Northwest of the regional center of Sultanhisar 14km/9mi west of Nazilli lies the ruined site of Nysa, which probably developed from three towns founded either by the Spartan leaders Athymbros, Athymbrados and Hydrelos or by the Cretan Athymbros under its original name of Akara. The town prospered under the Roman Empire and was described in some detail by the geographer and historian Strabo (XIV, 1,43ff) from Amasya who studied grammar and rhetoric here between 50 and 45 B.C.Nysa enjoys a superb location on the lower slopes of the Malkac Dagi (Mesogis), split in two by the Tekkecik Çayi and protected by the steep Beylik Deresi gorge in the east and the Asar Deresi in the west.

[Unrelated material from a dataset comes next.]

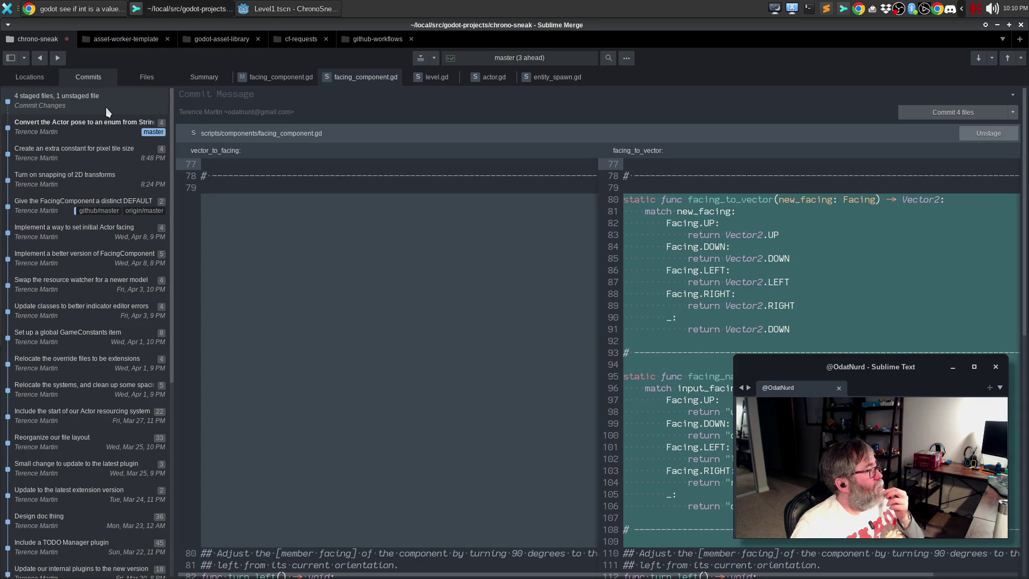
# - Stage facing_component.gd, begin the commit message, and review the staged level.gd, actor.gd and entity_spawn.gd diffs
pyautogui.click(274, 77)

To find the site of Nysa, first of all follow the traces of an ancient paved track which climbs out of Sultanhisar towards the eastern side of the town. After a short distance a piece of the old fortified Byzantine walls with some encased marble pillar drums will be found. Higher up on the right lie the remains of the agora, recognizable from the numerous pillar stumps. Opposite the northwest corner to the left of the path and in the middle of a cluster of olive trees stands the bouleuterion which consists of a large council chamber (20x23m/22x25yds) with five well-preserved rows of seats. To the southwest close to the gorge which separates the east and west town stands a large ancient Greek building (40x50m/43x55yds) with stone blocks up to 4.5m/5yds long in the north side and two beautiful gate pillars in the southeast corner. Further up the valley a stadium was built at the foot of the gorge with rows of seats cut into the steep hillside. The stream was bridged for the race track as at Pergamon. Higher up, a bridge crosses the gorge.
To the rear by a bend in the valley in Nysa the gorge is bridged by a 115m/125yd long tunnel, 10m/11yds high and 9m/10yds wide and this creates space for the 35-row theater. Most of the south- facing auditorium is cut out of the sloping sides of the gorge. The front length measures 110m/120yds with proskenion and paraskenia constructed from enormous stone blocks. The top of the theater offers a superb view over the Maeander plain with the Madran Baba Dagi forming a backdrop to the south. Above the theater a large water cistern can be found. A narrow path leads from the theater through the west town to the village of Iletmes (Erekmes) which lies at the end of the gorge. This route passes Roman and Byzantine buildings including what is reckoned to be the finest library in Asia Minor after Ephesus and, between the town and the necropoles, a church from whose west side a Sacred Way to Akaraka begins.
The large 30x95m/33x104yd gymnasium in Nysa can be reached from above the steep slope on the third lowest terrace. The stonework some 3m/10ft wide and 5m/16ft high is of Roman-Byzantine origin and in the middle of the north side stands a well-preserved propylon and a cistern.